**WHAT IS NEEDED**. Put every line of the listing below into a JSON list of strings, one string per line, skipping blank lines and leaving the pictures out.
*** DATASET SECTION ***
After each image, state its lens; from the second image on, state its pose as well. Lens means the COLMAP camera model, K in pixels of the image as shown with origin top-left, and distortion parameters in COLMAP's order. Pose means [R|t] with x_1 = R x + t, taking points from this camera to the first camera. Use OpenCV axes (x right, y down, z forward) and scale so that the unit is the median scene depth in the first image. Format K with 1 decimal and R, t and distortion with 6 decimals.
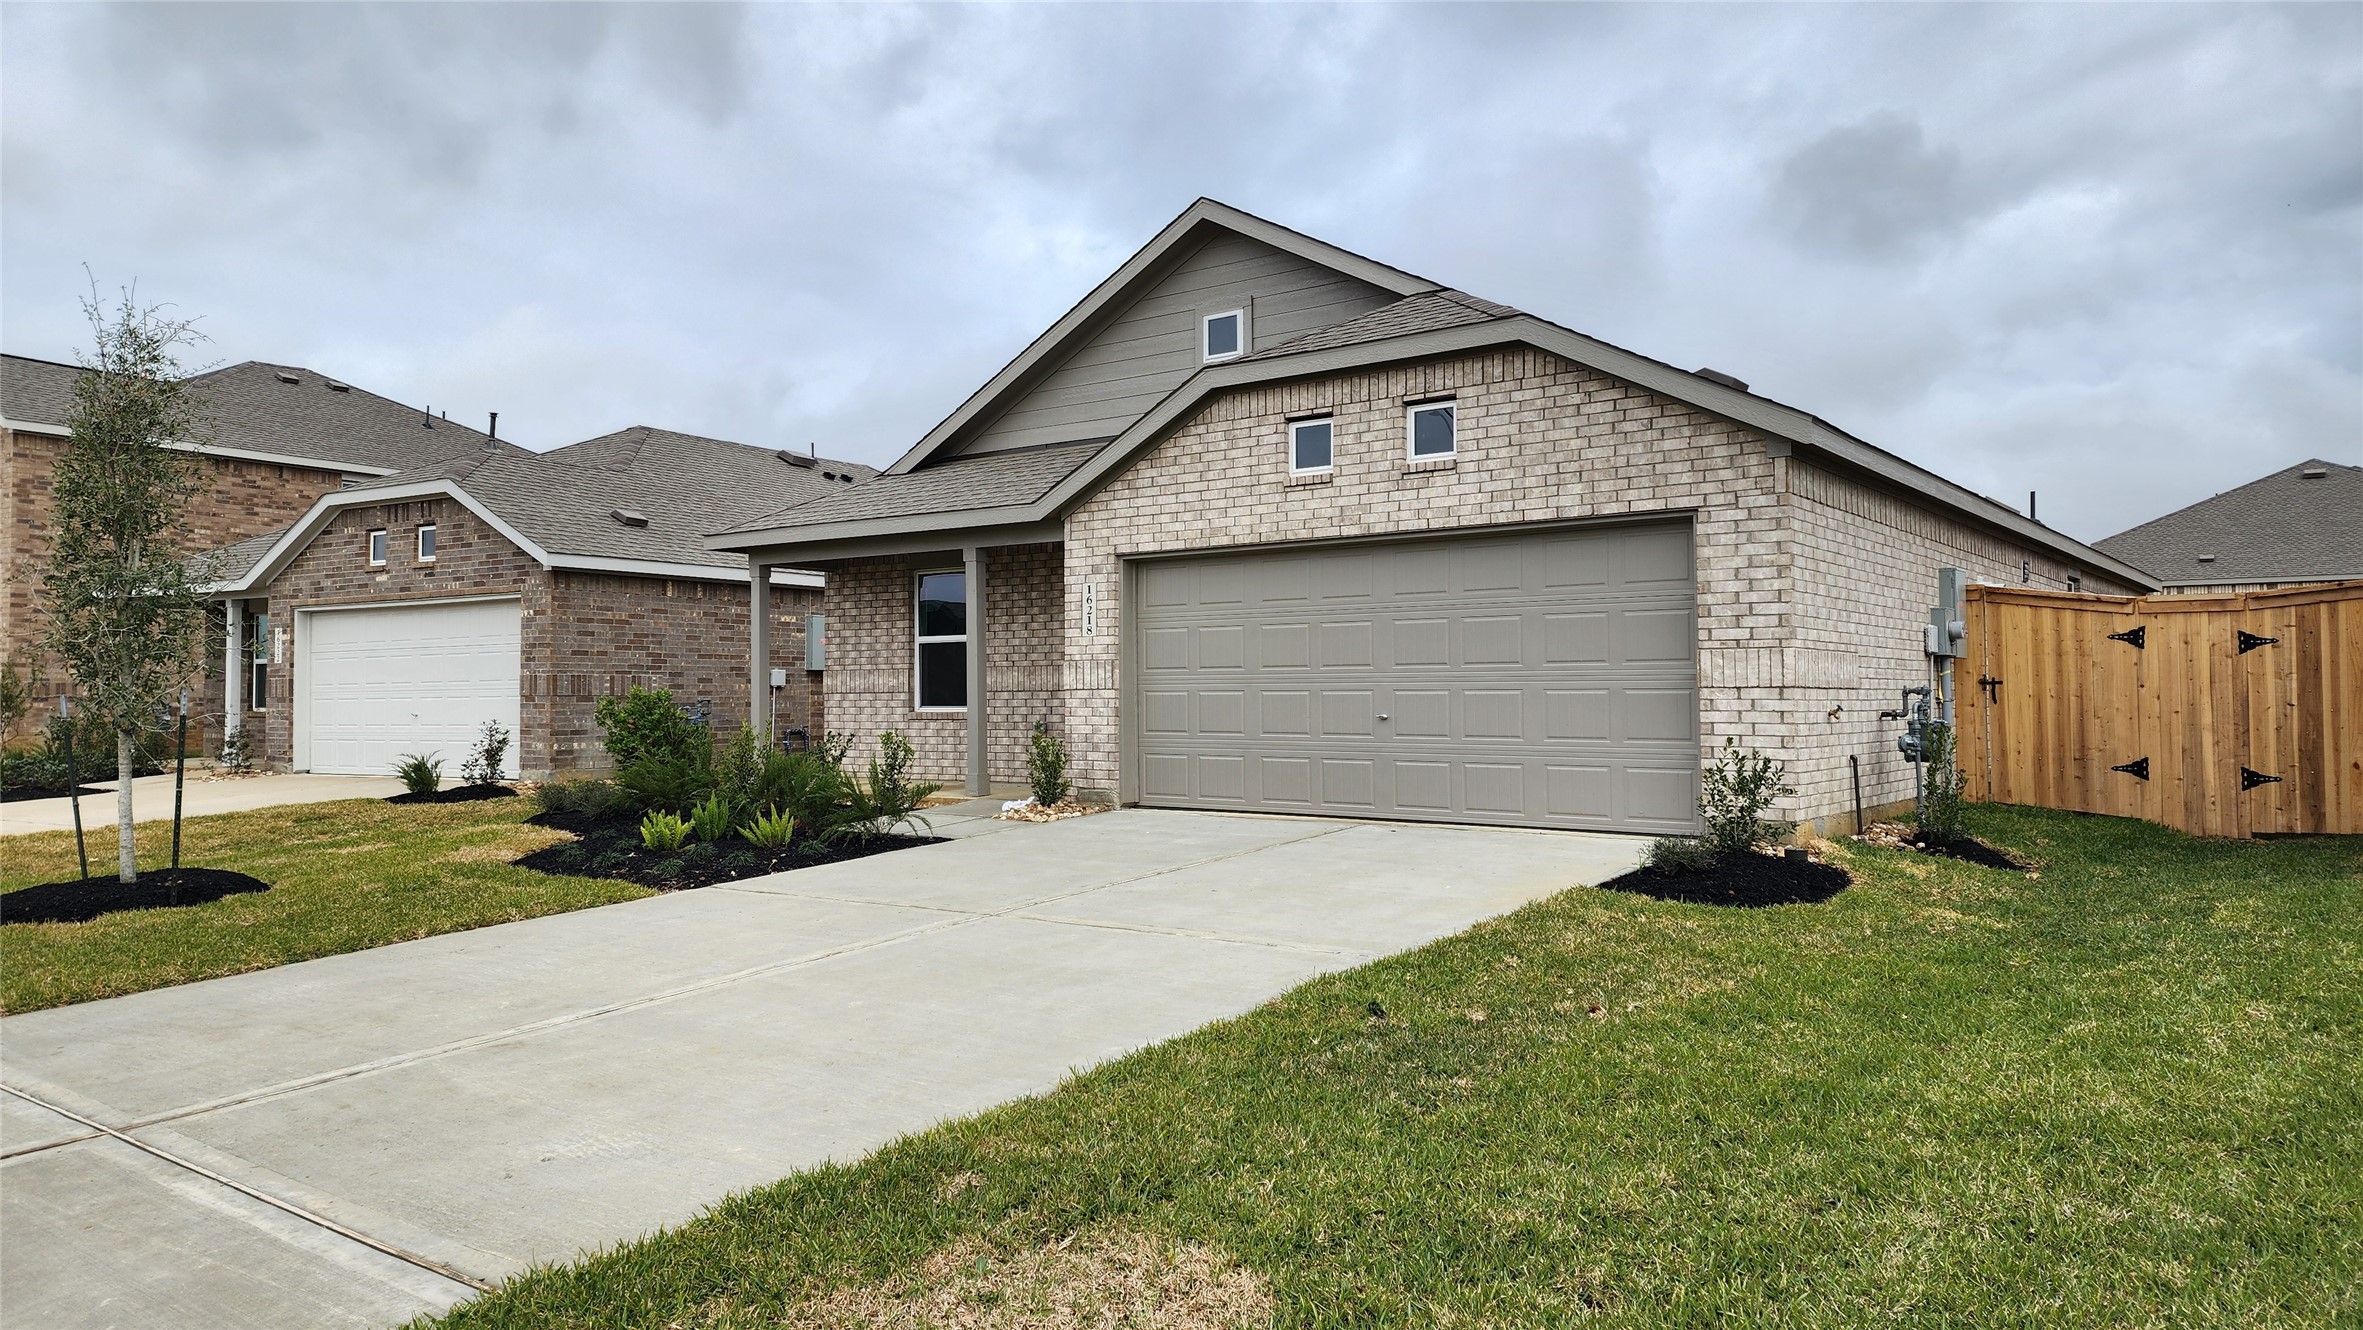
lens RADIAL K [[1587.3, 0, 1181.5], [0, 1587.3, 665.0], [0, 0, 1]] dist [0.110132, 0.000149]
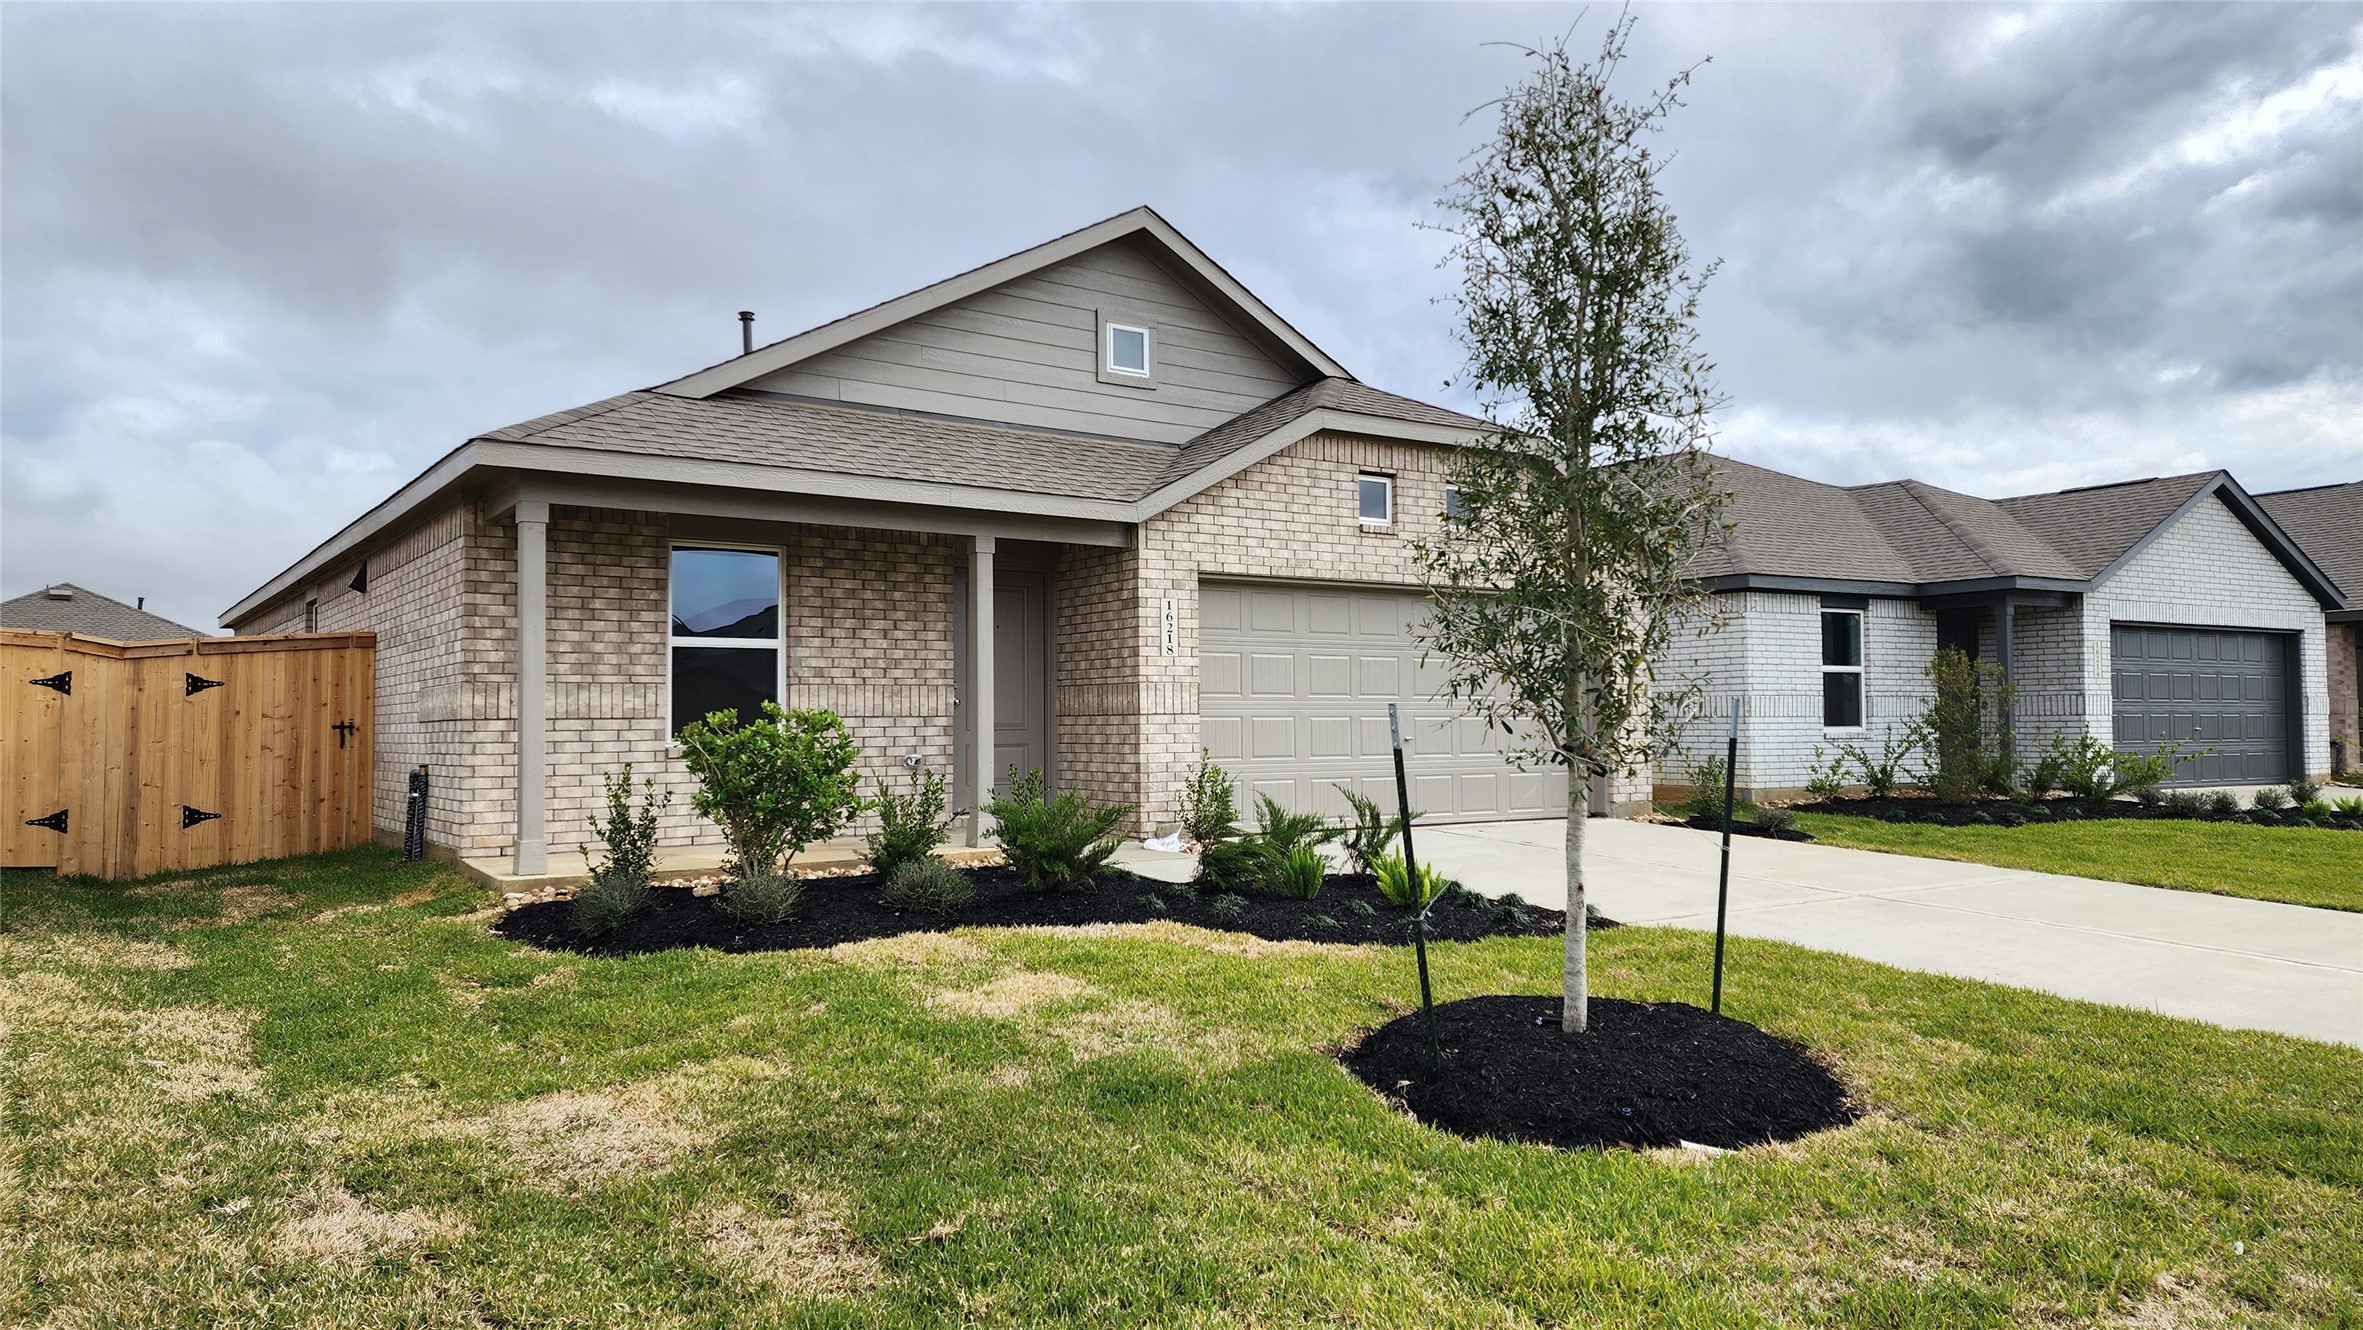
lens RADIAL K [[1587.3, 0, 1181.5], [0, 1587.3, 665.0], [0, 0, 1]] dist [0.110132, 0.000149]
pose [[0.294090, 0.038540, 0.955000, -0.943145], [-0.013703, 0.999254, -0.036106, 0.020218], [-0.955679, -0.002468, 0.294399, 0.731848]]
*** End of DATASET SECTION ***
**EXERCISE OUTPUT**.
[
  "After each image, state its lens; from the second image on, state its pose as well. Lens means the COLMAP camera model, K in pixels of the image as shown with origin top-left, and distortion parameters in COLMAP's order. Pose means [R|t] with x_1 = R x + t, taking points from this camera to the first camera. Use OpenCV axes (x right, y down, z forward) and scale so that the unit is the median scene depth in the first image. Format K with 1 decimal and R, t and distortion with 6 decimals.",
  "lens RADIAL K [[1587.3, 0, 1181.5], [0, 1587.3, 665.0], [0, 0, 1]] dist [0.110132, 0.000149]",
  "lens RADIAL K [[1587.3, 0, 1181.5], [0, 1587.3, 665.0], [0, 0, 1]] dist [0.110132, 0.000149]",
  "pose [[0.294090, 0.038540, 0.955000, -0.943145], [-0.013703, 0.999254, -0.036106, 0.020218], [-0.955679, -0.002468, 0.294399, 0.731848]]"
]